- Brief -
Please retype all of the material below line for line, leaving out the pictures.

-------------------------

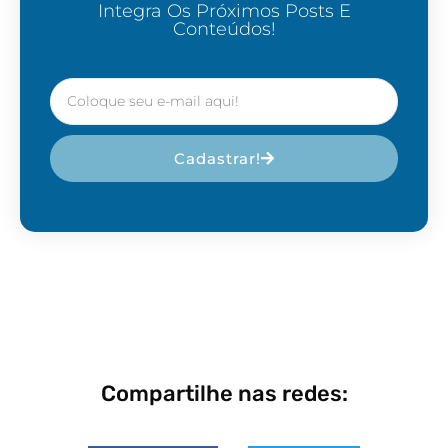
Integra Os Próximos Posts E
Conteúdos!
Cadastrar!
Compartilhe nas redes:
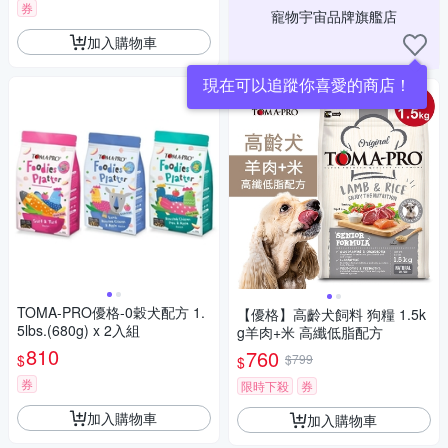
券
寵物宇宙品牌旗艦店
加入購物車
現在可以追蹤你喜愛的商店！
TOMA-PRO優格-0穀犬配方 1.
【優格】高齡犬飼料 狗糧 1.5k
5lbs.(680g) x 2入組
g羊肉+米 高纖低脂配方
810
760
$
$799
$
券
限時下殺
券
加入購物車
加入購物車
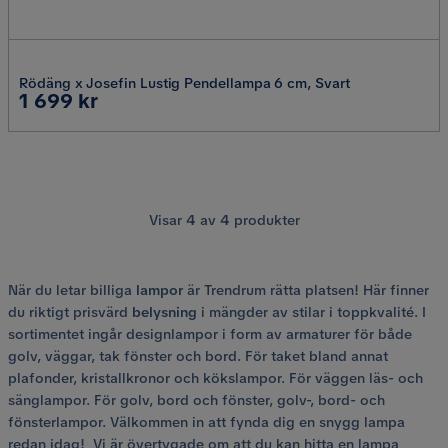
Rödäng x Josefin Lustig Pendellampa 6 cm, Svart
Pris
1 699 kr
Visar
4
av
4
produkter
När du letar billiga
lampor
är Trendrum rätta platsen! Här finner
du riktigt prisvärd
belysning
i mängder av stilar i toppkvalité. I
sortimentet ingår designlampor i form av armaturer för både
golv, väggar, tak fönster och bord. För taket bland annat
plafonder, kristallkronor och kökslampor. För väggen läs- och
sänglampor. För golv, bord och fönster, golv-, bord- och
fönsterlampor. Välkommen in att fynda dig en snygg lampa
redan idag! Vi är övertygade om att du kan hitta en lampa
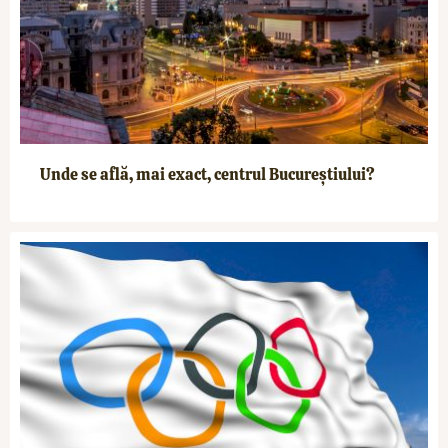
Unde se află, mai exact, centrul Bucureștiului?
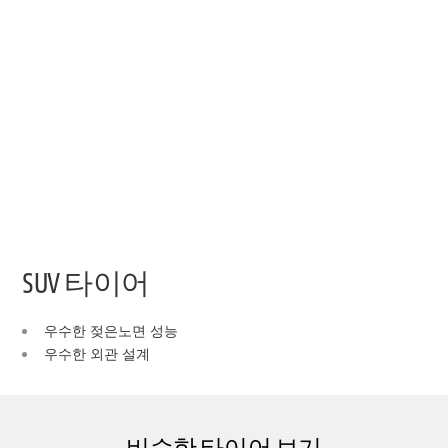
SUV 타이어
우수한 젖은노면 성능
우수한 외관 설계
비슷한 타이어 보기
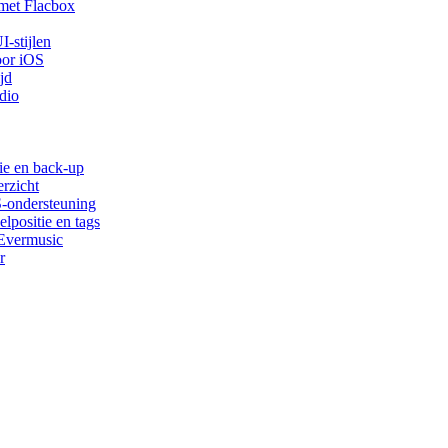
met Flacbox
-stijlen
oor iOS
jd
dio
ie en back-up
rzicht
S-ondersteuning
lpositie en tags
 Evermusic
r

-------------------------

- Reply -
Integra Os Próximos Posts E
Conteúdos!
Cadastrar!
Compartilhe nas redes:
券
寵物宇宙品牌旗艦店
加入購物車
現在可以追蹤你喜愛的商店！
TOMA-PRO優格-0穀犬配方 1.
【優格】高齡犬飼料 狗糧 1.5k
5lbs.(680g) x 2入組
g羊肉+米 高纖低脂配方
810
760
$
$799
$
券
限時下殺
券
加入購物車
加入購物車
Rödäng x Josefin Lustig Pendellampa 6 cm, Svart
Pris
1 699 kr
Visar
4
av
4
produkter
När du letar billiga
lampor
är Trendrum rätta platsen! Här finner
du riktigt prisvärd
belysning
i mängder av stilar i toppkvalité. I
sortimentet ingår designlampor i form av armaturer för både
golv, väggar, tak fönster och bord. För taket bland annat
plafonder, kristallkronor och kökslampor. För väggen läs- och
sänglampor. För golv, bord och fönster, golv-, bord- och
fönsterlampor. Välkommen in att fynda dig en snygg lampa
redan idag! Vi är övertygade om att du kan hitta en lampa
Unde se află, mai exact, centrul Bucureștiului?
SUV 타이어
우수한 젖은노면 성능
우수한 외관 설계
비슷한 타이어 보기
met Flacbox
-stijlen
oor iOS
jd
dio
ie en back-up
rzicht
S-ondersteuning
lpositie en tags
 Evermusic
r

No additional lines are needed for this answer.